By Blake Nelson
Nurses will soon be following up with people discharged from the hospital to rural communities in an effort to reduce readmission rates that have been climbing in isolated parts of the region.
The San Diego County Board of Supervisors voted unanimously Tuesday to set aside more than $174,000 to launch a pilot program in the coming months.
A nurse and a paramedic will make house calls around the Mountain Empire region. The program will only be for patients of Sharp Grossmont, East County’s only hospital, although leaders could later expand the effort.
“Today’s action will proactively improve health outcomes for those living in the rural areas in my district, particularly vulnerable seniors who are home bound and don’t have access to transportation,” Supervisor Joel Anderson said in a statement.
Cities around the nation have been looking for ways to reduce pressure on hospitals and first responders, especially in the wake of the pandemic.
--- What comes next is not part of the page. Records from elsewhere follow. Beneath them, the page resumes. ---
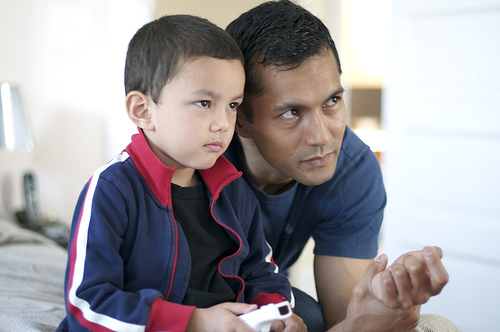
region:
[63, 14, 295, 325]
a brunette young child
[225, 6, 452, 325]
a black haired man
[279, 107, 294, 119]
the brown eye of a man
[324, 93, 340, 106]
the brown eye of a man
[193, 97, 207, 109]
the brown eye of a boy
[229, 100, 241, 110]
the brown eye of a boy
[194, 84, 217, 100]
the brown eyebrow of a boy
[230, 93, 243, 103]
the brown eyebrow of a boy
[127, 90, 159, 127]
the ear of a boy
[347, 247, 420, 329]
the hand of the man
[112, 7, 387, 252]
man and his son playing wii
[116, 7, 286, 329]
little boy playing wii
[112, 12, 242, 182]
little boy staring at the TV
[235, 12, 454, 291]
man staring at TV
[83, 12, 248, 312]
little boy in a blue and red sweatshirt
El Cajon recently launched a program to divert less-serious 911 calls to nurses to hopefully lower emergency room wait times and eliminate unnecessary ambulance trips.
While hospital readmission rates have held steady or declined in some parts of the county, the rate for some rural communities has risen from 9 percent to nearly 17 percent in recent years, officials said.
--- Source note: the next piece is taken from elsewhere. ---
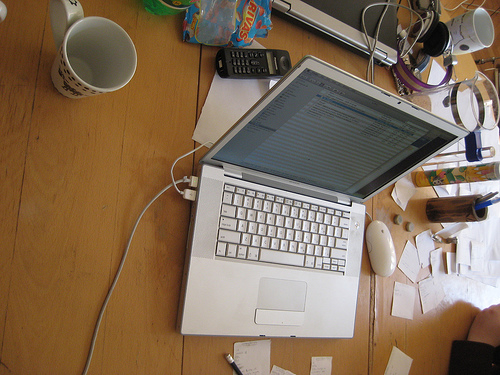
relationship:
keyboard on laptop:
[214, 184, 353, 282] [174, 56, 471, 340]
Leaders of several local organizations, including San Diego County Fire and San Ysidro Health, have been working on the newest proposal for months.
“I think it’s a great collaboration,” Christian Wallis, CEO of the Grossmont Healthcare District, said in an interview.
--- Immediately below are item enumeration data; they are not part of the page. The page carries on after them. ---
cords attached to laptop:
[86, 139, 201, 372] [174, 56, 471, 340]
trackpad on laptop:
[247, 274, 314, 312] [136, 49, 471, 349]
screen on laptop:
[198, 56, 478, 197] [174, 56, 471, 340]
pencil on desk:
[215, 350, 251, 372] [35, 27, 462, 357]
The work will be split between two nurses and a firefighter/paramedic who already work for the county.
The program is voluntary and patients will be asked if they’d like to schedule a follow-up visit, according to a representative for Anderson’s office.
The nurse can check if people have enough medication, are correctly caring for any bandages and getting enough nutrition, while the paramedic will review if the person’s living conditions pose any safety hazards, officials said.
The county is spending $114,237 and the health care district is kicking in $60,000, according to public records.
Leaders hope to launch around late spring or early summer and the program will last for one year.
If officials want to continue, they will need more funds.
Wallis, the district CEO, said he hoped readmission rates would eventually drop to the point that Sharp could use the money it saves to pay for the nurses.